Work item >> Extract each line of the items below that contains the string "address". Treat uppercase and lowercase as different.

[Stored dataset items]
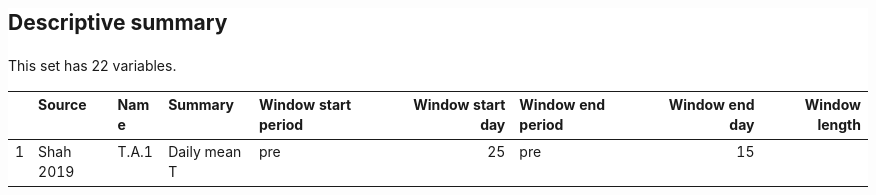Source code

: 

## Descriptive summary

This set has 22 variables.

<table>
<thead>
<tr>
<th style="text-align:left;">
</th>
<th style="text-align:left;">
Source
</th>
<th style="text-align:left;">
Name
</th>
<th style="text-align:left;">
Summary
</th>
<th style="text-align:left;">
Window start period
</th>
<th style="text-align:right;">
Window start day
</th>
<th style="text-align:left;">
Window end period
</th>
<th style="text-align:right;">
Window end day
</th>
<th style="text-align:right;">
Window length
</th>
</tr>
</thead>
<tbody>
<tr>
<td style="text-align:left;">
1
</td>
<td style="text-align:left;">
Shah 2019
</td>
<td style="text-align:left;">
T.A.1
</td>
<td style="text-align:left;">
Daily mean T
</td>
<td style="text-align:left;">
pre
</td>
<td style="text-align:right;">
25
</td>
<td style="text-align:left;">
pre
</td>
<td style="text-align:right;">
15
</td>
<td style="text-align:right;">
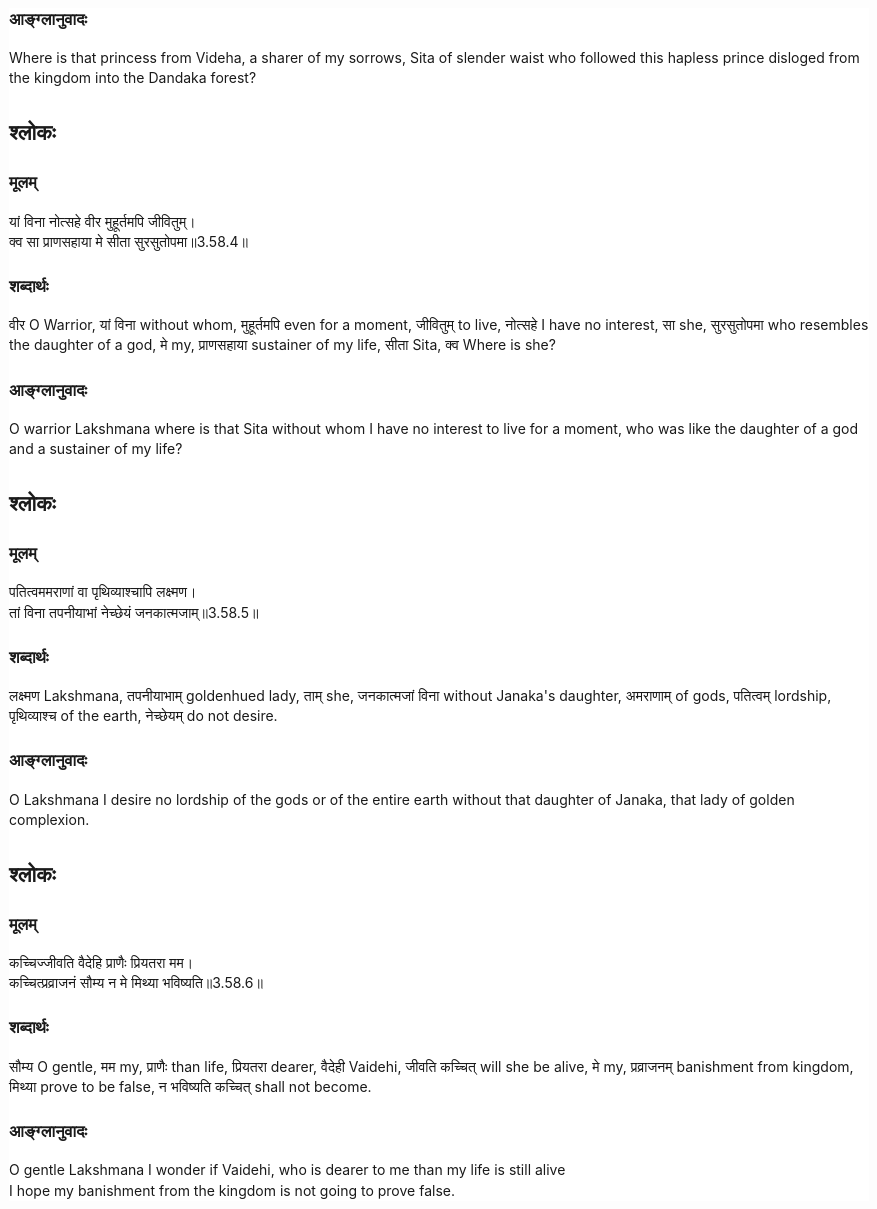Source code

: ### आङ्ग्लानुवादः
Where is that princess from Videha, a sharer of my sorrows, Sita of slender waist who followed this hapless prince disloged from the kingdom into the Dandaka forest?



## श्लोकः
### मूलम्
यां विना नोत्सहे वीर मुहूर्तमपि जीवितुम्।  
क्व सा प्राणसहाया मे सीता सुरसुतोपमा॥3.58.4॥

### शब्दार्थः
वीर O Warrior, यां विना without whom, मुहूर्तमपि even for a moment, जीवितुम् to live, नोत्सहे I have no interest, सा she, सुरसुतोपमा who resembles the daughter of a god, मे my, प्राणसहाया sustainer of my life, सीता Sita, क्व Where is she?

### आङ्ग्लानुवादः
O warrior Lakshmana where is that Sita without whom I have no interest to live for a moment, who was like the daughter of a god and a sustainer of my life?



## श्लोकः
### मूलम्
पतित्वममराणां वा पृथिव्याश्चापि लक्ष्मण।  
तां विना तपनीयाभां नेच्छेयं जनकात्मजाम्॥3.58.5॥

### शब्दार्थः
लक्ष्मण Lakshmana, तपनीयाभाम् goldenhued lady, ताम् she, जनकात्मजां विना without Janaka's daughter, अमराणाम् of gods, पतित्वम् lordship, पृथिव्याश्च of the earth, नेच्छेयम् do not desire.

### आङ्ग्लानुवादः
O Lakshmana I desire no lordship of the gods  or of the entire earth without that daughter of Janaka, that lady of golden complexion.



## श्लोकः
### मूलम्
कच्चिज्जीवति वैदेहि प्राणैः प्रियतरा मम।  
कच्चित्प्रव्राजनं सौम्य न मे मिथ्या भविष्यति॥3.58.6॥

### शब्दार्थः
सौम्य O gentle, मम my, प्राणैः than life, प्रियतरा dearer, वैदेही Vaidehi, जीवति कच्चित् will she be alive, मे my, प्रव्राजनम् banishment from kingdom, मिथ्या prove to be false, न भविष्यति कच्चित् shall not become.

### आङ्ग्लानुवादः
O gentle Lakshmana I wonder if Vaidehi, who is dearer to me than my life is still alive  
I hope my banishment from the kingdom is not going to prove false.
==
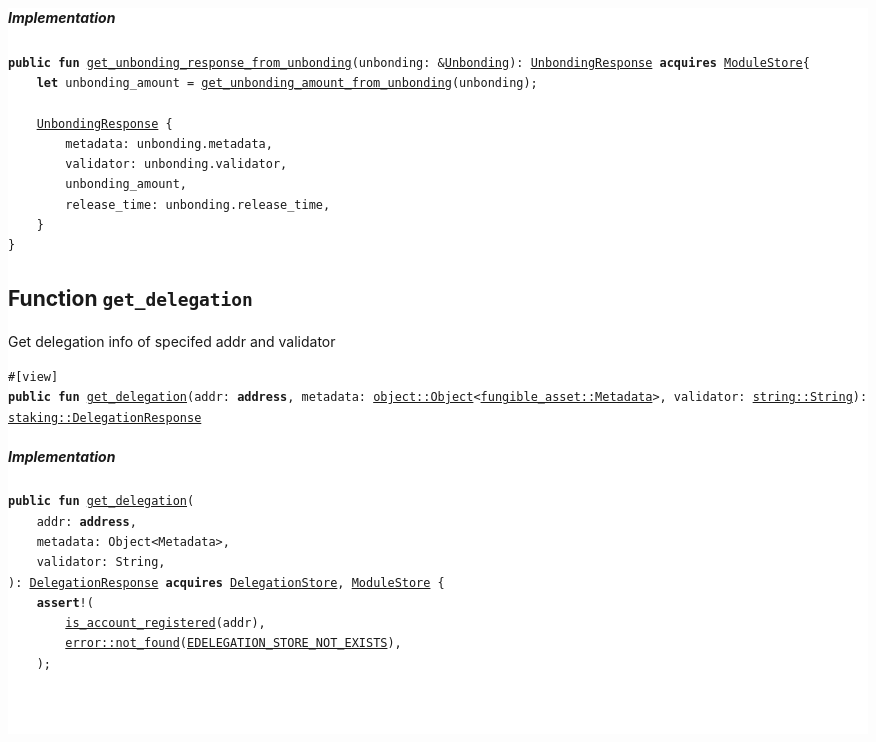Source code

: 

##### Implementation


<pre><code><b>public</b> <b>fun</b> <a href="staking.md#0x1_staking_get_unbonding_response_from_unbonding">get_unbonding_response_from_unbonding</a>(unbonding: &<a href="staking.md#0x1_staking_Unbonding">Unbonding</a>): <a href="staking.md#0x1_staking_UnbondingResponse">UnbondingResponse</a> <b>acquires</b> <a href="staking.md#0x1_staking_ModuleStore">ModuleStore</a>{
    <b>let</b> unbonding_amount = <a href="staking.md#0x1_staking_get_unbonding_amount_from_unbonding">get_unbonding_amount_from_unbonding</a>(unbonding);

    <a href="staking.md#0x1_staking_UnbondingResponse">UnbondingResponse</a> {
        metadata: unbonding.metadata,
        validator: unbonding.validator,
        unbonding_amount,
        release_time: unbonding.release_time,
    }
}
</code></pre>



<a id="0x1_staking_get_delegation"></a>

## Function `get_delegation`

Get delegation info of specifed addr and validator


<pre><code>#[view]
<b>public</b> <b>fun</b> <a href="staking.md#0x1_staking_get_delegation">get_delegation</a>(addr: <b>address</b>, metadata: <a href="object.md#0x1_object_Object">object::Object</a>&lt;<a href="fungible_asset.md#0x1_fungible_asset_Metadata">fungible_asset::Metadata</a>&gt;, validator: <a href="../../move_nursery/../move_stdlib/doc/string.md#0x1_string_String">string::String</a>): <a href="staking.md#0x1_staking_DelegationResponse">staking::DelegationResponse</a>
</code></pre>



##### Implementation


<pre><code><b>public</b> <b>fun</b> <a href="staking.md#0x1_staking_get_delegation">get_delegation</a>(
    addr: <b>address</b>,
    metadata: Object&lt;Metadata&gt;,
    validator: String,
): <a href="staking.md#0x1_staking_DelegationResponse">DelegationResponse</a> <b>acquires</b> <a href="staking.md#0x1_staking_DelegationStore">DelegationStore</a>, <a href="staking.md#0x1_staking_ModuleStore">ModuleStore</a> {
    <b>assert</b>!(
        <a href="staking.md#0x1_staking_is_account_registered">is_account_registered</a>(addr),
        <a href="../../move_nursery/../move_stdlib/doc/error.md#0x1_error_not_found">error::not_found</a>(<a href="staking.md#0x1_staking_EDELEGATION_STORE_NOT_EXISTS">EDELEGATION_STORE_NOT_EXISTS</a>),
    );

Exercise response >>
<b>public</b> <b>fun</b> <a href="staking.md#0x1_staking_get_delegation">get_delegation</a>(addr: <b>address</b>, metadata: <a href="object.md#0x1_object_Object">object::Object</a>&lt;<a href="fungible_asset.md#0x1_fungible_asset_Metadata">fungible_asset::Metadata</a>&gt;, validator: <a href="../../move_nursery/../move_stdlib/doc/string.md#0x1_string_String">string::String</a>): <a href="staking.md#0x1_staking_DelegationResponse">staking::DelegationResponse</a>
    addr: <b>address</b>,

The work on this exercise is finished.